* **DIRECTIONS**
Examine each line of the data. Copy those that contain the string "back".

*** Opening of DATA SUPPLIED ***

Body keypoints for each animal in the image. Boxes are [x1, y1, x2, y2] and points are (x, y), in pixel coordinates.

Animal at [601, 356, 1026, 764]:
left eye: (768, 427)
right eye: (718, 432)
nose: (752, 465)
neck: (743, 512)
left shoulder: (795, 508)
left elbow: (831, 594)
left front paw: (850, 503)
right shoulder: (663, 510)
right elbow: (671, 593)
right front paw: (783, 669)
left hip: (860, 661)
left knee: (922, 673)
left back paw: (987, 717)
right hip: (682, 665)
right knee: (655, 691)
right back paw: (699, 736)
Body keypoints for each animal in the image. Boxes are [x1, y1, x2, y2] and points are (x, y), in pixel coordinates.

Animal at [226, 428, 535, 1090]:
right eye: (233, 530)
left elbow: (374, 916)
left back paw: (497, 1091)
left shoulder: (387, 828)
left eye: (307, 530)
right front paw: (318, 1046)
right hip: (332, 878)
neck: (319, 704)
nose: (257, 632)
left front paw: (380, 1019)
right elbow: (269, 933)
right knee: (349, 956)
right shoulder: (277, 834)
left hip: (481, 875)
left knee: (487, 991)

*** Close of DATA SUPPLIED ***
*** Opening of DATA SUPPLIED ***

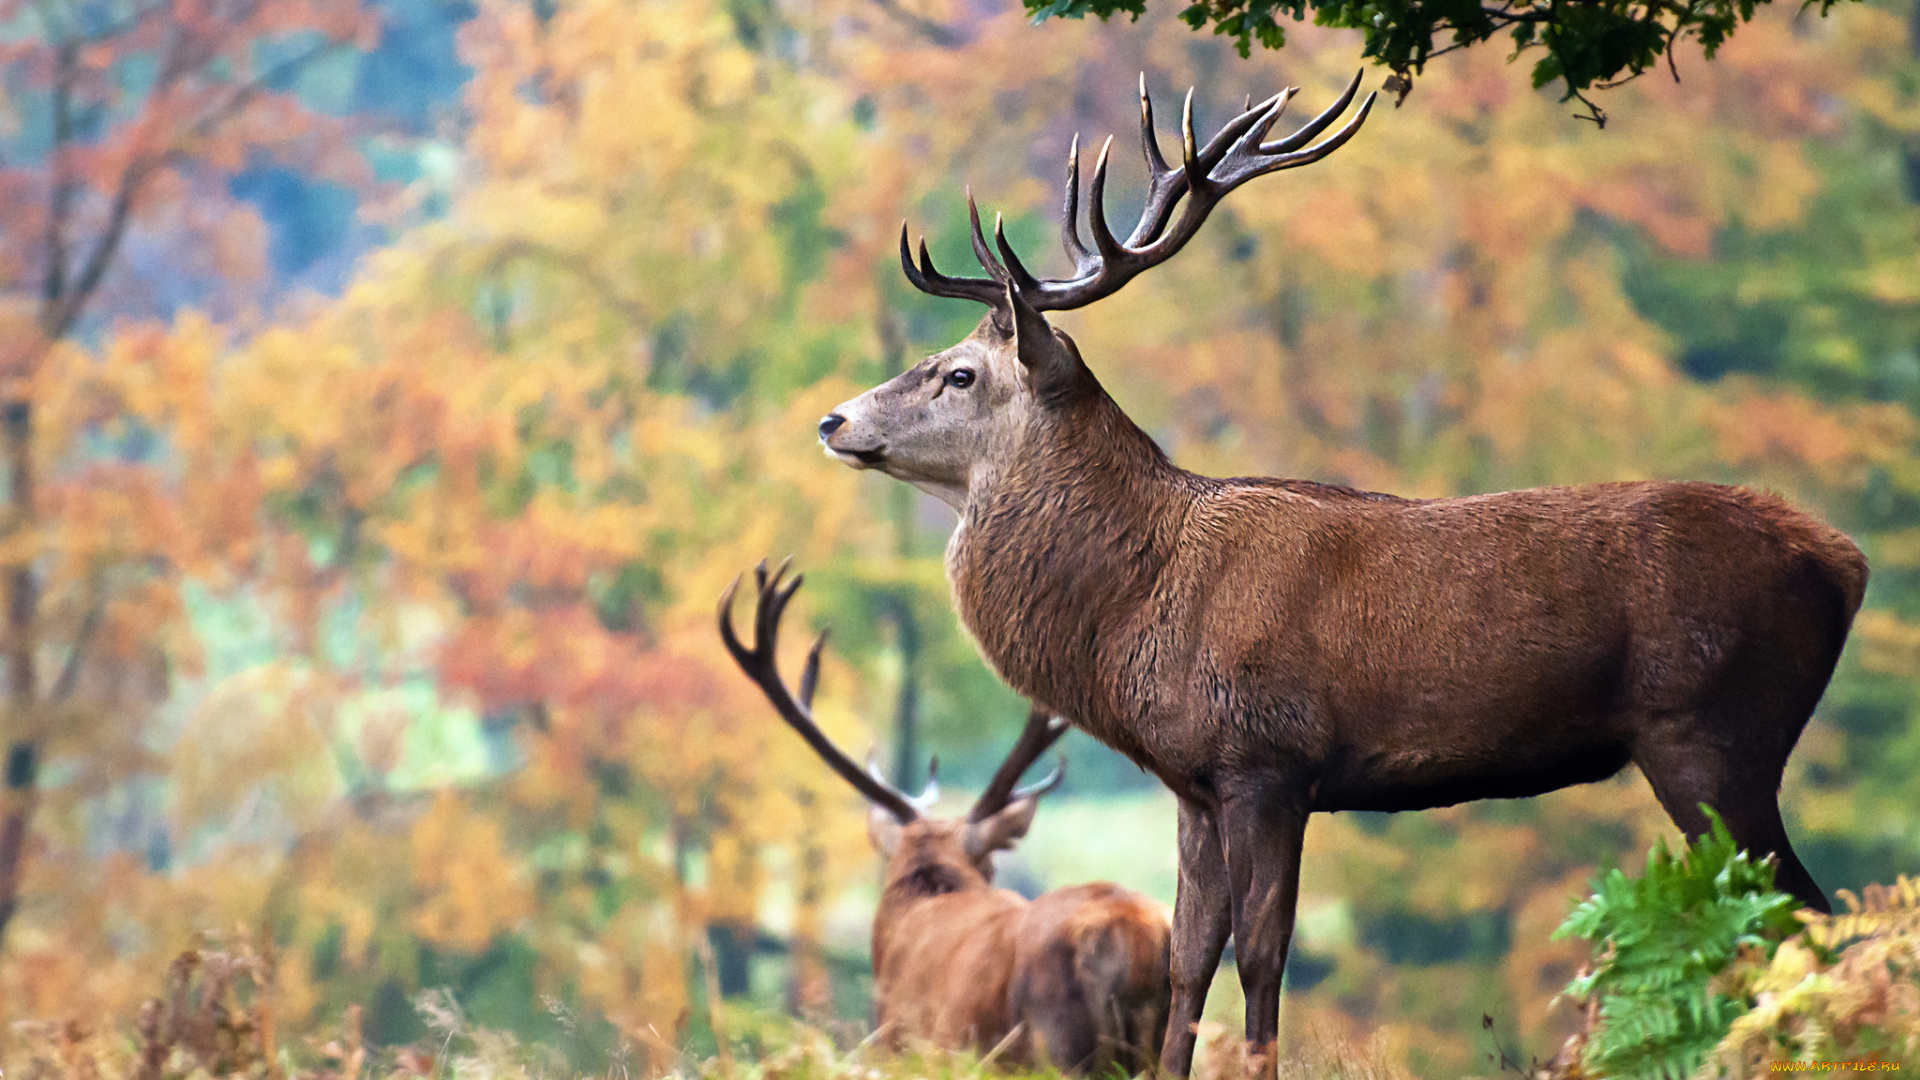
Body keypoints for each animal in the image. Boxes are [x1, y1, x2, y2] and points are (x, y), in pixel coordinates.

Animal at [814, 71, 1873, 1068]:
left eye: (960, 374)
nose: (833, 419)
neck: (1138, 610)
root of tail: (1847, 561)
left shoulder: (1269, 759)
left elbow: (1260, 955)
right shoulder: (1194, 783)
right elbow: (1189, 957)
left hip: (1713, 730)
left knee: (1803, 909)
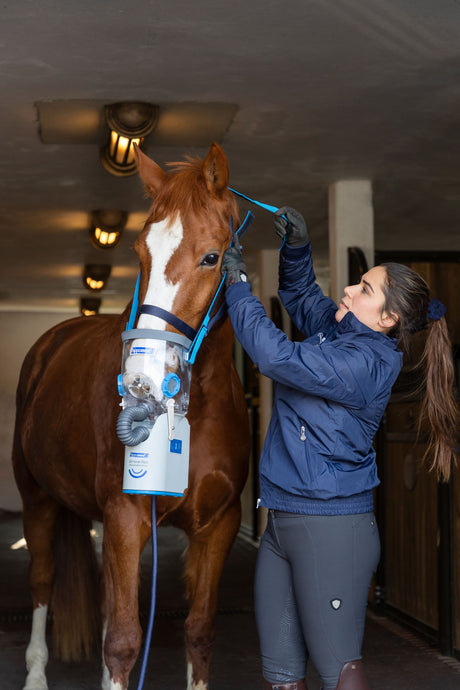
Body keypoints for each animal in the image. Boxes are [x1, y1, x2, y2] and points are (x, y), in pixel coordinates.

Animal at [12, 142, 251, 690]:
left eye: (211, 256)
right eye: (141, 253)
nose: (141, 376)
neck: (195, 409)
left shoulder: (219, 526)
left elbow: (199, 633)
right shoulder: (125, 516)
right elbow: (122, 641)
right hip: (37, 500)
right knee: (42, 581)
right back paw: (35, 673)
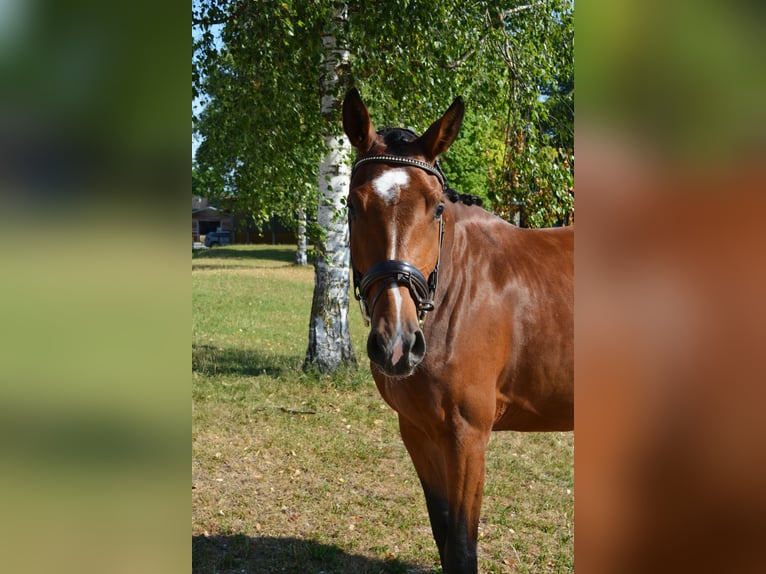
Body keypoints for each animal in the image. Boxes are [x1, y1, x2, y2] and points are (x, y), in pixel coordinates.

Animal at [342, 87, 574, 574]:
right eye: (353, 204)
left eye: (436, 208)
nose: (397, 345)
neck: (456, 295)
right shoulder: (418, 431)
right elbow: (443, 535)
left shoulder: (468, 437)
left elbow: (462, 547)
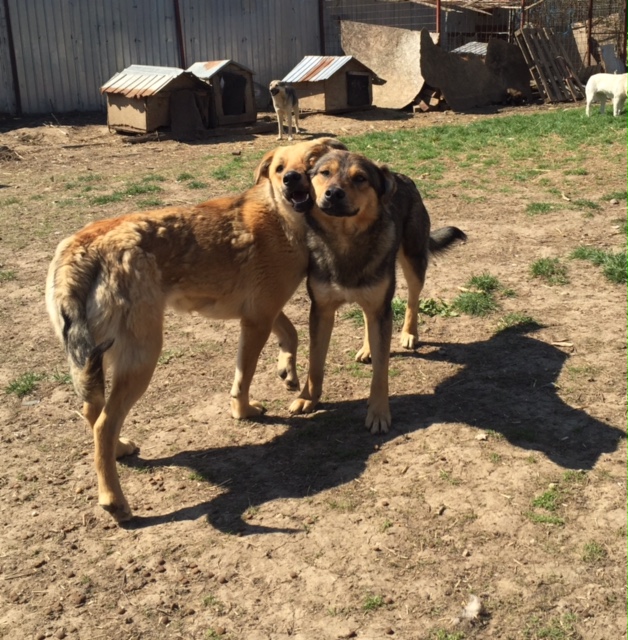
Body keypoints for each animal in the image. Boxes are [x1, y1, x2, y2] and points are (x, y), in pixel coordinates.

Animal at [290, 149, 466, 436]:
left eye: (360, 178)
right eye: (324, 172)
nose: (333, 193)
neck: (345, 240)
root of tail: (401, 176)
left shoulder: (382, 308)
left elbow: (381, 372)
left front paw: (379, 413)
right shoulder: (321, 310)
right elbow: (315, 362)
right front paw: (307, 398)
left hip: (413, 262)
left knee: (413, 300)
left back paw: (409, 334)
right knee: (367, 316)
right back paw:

*** Close of DATA SUPPLIED ***
*** Opening of DATA SUPPLIED ***

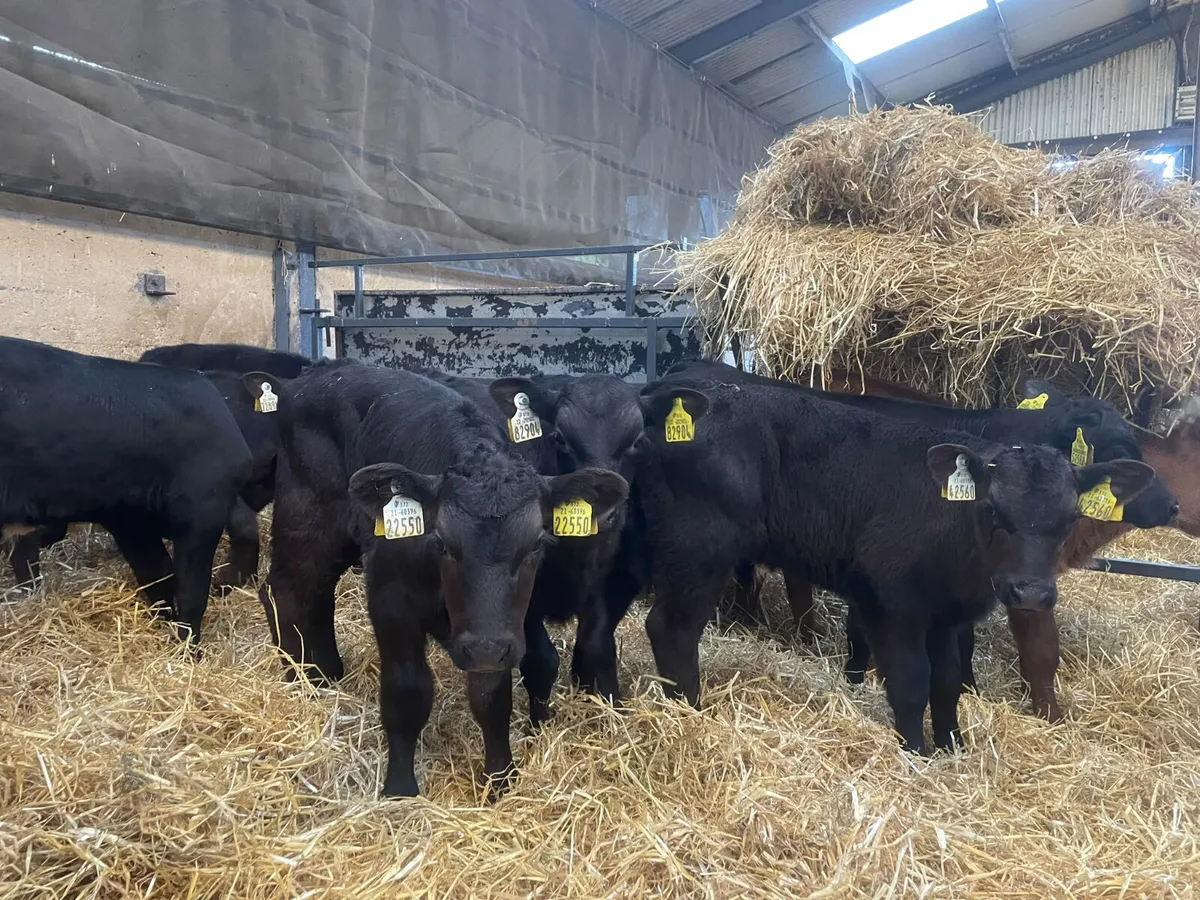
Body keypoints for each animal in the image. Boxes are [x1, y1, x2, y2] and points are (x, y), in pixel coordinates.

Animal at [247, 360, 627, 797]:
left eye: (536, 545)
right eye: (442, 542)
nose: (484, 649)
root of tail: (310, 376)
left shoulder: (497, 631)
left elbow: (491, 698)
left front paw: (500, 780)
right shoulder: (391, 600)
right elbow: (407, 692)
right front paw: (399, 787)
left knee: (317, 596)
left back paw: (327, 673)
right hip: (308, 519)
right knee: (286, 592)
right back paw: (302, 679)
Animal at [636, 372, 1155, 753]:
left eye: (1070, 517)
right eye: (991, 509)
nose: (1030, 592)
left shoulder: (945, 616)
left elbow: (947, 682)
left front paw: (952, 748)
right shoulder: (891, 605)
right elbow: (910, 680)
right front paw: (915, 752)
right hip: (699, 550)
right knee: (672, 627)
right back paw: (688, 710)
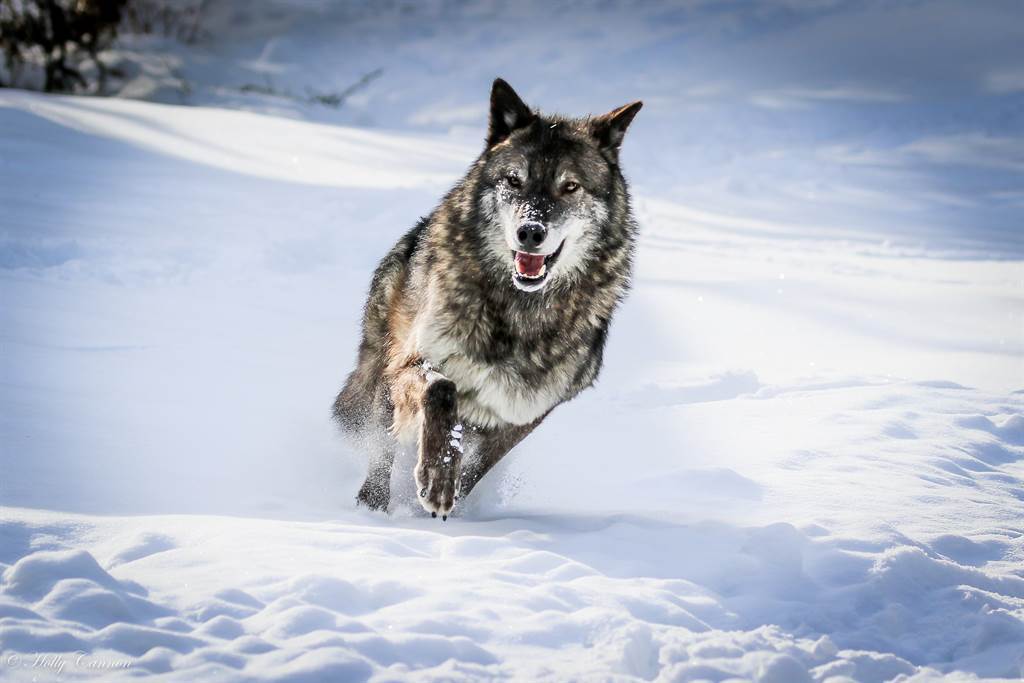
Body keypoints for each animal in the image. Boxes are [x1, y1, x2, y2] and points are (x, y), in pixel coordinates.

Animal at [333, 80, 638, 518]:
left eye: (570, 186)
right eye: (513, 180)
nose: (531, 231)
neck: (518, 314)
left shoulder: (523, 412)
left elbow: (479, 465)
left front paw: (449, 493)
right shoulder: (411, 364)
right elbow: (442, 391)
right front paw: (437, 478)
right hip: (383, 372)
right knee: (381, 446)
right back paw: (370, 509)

*** Close of DATA SUPPLIED ***

* **SOLUTION FOR THIS PROBLEM**
left back paw: (987, 717)
right back paw: (699, 736)
left back paw: (497, 1091)
right back paw: (35, 673)
left back paw: (409, 334)
right back paw:
left back paw: (327, 673)
right back paw: (302, 679)
right back paw: (688, 710)
right back paw: (370, 509)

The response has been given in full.